Daisy Avellana was formidable—a force of terrible and terrific nature—as Candida, the strong-willed sister. Watching her was like being carried by the gale. Her voice was wind and storm. Who could ever act with her, against her, in this play that spoke of shadows and memories? It did not take long for the audience to catch this other woman, Naty Crame-Rogers, an actor with a voice that was lyric and spinto to the dark, brazzy mezzo of the older sister.

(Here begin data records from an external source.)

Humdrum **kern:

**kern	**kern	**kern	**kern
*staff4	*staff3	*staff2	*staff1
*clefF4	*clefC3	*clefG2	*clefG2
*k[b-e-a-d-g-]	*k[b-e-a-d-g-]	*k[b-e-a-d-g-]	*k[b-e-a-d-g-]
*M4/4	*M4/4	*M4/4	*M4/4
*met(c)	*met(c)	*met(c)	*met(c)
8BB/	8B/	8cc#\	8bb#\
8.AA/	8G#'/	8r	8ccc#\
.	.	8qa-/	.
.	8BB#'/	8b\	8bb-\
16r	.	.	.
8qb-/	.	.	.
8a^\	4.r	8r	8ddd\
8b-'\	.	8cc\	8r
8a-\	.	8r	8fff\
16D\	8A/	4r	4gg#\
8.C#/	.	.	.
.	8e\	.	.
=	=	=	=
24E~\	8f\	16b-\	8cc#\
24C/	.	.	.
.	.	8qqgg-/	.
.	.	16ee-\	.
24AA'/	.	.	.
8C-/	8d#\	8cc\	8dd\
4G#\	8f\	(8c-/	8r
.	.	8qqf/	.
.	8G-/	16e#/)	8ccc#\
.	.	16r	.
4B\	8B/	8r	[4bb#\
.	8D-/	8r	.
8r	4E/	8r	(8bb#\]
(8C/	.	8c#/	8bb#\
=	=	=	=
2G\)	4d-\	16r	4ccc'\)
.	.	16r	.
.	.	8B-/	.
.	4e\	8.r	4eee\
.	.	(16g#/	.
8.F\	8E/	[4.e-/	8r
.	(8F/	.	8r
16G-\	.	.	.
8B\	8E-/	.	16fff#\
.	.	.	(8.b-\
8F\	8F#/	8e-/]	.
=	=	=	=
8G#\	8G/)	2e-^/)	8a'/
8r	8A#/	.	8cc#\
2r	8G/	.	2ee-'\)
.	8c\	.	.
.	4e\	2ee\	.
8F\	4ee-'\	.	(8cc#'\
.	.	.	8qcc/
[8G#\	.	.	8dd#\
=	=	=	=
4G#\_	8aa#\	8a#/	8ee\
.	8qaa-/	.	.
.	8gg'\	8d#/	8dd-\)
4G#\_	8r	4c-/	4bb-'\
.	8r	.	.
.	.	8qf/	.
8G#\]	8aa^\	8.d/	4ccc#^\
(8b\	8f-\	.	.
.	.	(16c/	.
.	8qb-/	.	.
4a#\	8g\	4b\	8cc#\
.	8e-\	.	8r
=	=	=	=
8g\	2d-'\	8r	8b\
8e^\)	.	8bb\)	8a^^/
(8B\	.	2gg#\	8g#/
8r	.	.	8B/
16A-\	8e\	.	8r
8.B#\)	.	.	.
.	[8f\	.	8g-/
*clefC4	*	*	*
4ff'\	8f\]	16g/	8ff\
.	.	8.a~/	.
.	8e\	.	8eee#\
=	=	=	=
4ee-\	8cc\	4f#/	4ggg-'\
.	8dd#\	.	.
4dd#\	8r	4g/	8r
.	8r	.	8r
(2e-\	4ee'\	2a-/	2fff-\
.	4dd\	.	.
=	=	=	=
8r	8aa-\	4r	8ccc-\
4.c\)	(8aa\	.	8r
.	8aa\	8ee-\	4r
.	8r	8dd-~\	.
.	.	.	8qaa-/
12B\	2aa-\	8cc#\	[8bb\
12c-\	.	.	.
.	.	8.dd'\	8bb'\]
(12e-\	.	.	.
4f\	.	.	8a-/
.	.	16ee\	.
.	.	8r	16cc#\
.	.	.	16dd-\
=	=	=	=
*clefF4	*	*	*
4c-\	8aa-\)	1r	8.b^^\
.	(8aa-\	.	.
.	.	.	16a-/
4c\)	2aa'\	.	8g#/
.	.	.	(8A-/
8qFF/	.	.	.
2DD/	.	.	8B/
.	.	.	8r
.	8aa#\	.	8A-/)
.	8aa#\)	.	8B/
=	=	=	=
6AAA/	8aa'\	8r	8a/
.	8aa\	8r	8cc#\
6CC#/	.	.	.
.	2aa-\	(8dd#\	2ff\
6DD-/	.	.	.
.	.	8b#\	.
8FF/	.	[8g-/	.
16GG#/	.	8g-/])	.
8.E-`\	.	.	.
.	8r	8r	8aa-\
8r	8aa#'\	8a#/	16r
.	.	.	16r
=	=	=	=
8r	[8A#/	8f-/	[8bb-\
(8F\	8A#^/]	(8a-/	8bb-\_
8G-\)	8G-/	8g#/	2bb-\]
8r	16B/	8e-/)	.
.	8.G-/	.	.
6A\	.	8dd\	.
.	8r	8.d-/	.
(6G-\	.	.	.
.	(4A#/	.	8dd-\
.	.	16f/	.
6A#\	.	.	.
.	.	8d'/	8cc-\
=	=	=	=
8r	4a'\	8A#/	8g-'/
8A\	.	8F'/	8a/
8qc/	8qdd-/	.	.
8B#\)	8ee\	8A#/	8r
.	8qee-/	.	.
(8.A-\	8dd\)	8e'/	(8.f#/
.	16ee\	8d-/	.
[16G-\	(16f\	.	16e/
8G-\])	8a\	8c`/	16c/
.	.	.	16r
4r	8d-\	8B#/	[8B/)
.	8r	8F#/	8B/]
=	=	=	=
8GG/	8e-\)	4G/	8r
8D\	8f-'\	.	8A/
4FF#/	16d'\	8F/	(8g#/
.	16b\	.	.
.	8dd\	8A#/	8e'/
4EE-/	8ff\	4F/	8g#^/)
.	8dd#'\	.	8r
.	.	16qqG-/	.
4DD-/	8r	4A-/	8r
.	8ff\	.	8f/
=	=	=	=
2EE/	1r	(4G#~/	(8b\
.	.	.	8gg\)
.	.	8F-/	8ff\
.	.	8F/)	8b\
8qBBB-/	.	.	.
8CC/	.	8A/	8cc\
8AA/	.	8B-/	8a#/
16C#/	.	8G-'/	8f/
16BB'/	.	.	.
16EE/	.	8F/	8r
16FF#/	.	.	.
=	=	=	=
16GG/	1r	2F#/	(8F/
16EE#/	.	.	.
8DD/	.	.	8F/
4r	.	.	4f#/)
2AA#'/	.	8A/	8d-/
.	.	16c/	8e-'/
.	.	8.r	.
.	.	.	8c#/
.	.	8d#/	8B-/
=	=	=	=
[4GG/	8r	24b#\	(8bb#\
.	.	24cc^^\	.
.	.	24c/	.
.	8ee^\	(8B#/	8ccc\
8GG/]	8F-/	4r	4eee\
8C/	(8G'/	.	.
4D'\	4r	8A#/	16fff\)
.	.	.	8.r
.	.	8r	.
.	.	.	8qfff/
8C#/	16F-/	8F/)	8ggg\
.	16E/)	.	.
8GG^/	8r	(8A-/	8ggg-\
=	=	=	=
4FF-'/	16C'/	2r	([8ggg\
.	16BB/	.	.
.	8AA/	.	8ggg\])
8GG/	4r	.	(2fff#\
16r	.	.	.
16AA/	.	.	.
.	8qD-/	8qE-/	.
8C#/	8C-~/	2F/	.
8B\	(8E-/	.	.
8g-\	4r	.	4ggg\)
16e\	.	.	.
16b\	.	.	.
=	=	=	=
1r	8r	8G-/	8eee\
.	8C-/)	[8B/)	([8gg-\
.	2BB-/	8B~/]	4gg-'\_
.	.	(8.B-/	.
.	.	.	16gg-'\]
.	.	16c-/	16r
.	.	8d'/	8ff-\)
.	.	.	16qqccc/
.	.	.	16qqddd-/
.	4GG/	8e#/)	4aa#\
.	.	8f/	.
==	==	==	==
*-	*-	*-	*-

As Paula, Naty Crame-Rogers was genteel. Made malleable later by love and desire, she was the sister who would be seduced by Tony Javier, the piano-playing cad. She was the only other actor who could withstand the withering presence of another actor. She was the Paula to Daisy Avellana’s Candida. The universe willed it and there was nothing we could do that night but weep with them for the golden days that would never come back, and for a play that was just too big to be played by smaller actors.
She is not with us anymore. Last February 1, Naty Crame-Rogers passed on at the age of 98, 97 in other accounts. What is one year to an eternity of performances?
Now, I wonder how the saints in heaven responded to her when she entered the Pearly Gates, twirled, looked back at the valley of tears she had left behind, and in a stage whisper, with a twinkle and a bit of tears in those gentle eyes, asked, “Now, where is the stage?”